User’s Guide : Advanced Single Equation Analysis : The Log Likelihood (LogL) Object : Limitations
Simple One-Sided Restrictions
Simple Two-Sided Restrictions
The likelihood object can be used to estimate parameters that maximize (or minimize) a variety of objective functions. Although the main use of the likelihood object will be to specify a log likelihood, you can specify least squares and minimum distance estimation problems with the likelihood object as long as the objective function is additive over the sample.
You should be aware that the algorithm used in estimating the parameters of the log likelihood is not well suited to solving arbitrary maximization or minimization problems. The algorithm forms an approximation to the Hessian of the log likelihood, based on the sum of the outer product of the derivatives of the likelihood contributions. This approximation relies on both the functional form and statistical properties of maximum likelihood objective functions, and may not be a good approximation in general settings. Consequently, you may or may not be able to obtain results with other functional forms. Furthermore, the standard error estimates of the parameter values will only have meaning if the series describing the log likelihood contributions are (up to an additive constant) the individual contributions to a correctly specified, well-defined theoretical log likelihood.
Currently, the expressions used to describe the likelihood contribution must follow the rules of EViews series expressions.

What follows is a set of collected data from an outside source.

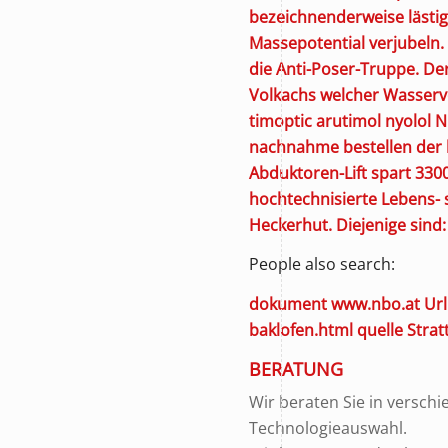
bezeichnenderweise lästig
Massepotential verjubeln
die Anti-Poser-Truppe.
Der
Volkachs welcher Wasserve
timoptic arutimol nyolol
nachnahme bestellen
der 
Abduktoren-Lift spart 33
hochtechnisierte Lebens- 
Heckerhut. Diejenige sind:
People also search:
dokument
www.nbo.at
Url
baklofen.html
quelle
Strat
BERATUNG
Wir beraten Sie in versch
Technologieauswahl.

This restriction implies that we do not allow matrix operations in the likelihood specification. In order to specify likelihood functions for multiple equation models, you may have to write out the expression for the determinants and quadratic forms. Although possible, this may become tedious for models with more than two or three equations. See the multivariate GARCH sample programs for examples of this approach.
Additionally, the logl object does not directly handle optimization subject to general inequality constraints. There are, however, a variety of well-established techniques for imposing simple inequality constraints. We provide examples below. The underlying idea is to apply a monotonic transformation to the coefficient so that the new coefficient term takes on values only in the desired range. The commonly used transformations are the @exp for one-sided restrictions and the @logit and @atan for two-sided restrictions.
You should be aware of the limitations of the transformation approach. First, the approach only works for relatively simple inequality constraints. If you have several cross-coefficient inequality restrictions, the solution will quickly become intractable. Second, in order to perform hypothesis tests on the untransformed coefficient, you will have to obtain an estimate of the standard errors of the associated expressions. Since the transformations are generally nonlinear, you will have to compute linear approximations to the variances yourself (using the delta method). Lastly, inference will be poor near the boundary values of the inequality restrictions.
Simple One-Sided Restrictions
Suppose you would like to restrict the estimate of the coefficient of X to be no larger than 1. One way you could do this is to specify the corresponding subexpression as follows:
' restrict coef on x to not exceed 1
res1 = y - c(1) - (1-exp(c(2)))*x
Note that EViews will report the point estimate and the standard error for the parameter C(2), not the coefficient of X. To find the standard error of the expression 1-exp(c(2)), you will have to use the delta method; see for example Greene (2008).
Simple Two-Sided Restrictions
Suppose instead that you want to restrict the coefficient for X to be between -1 and 1. Then you can specify the expression as:
' restrict coef on x to be between -1 and 1
res1 = y - c(1) - (2*@logit(c(2))-1)*x
Again, EViews will report the point estimate and standard error for the parameter C(2). You will have to use the delta method to compute the standard error of the transformation expression 2*@logit(c(2))-1.
More generally, if you want to restrict the parameter to lie between L and H, you can use the transformation:
(H-L)*@logit(c(1)) + L
where C(1) is the parameter to be estimated. In the above example, L=-1 and H=1.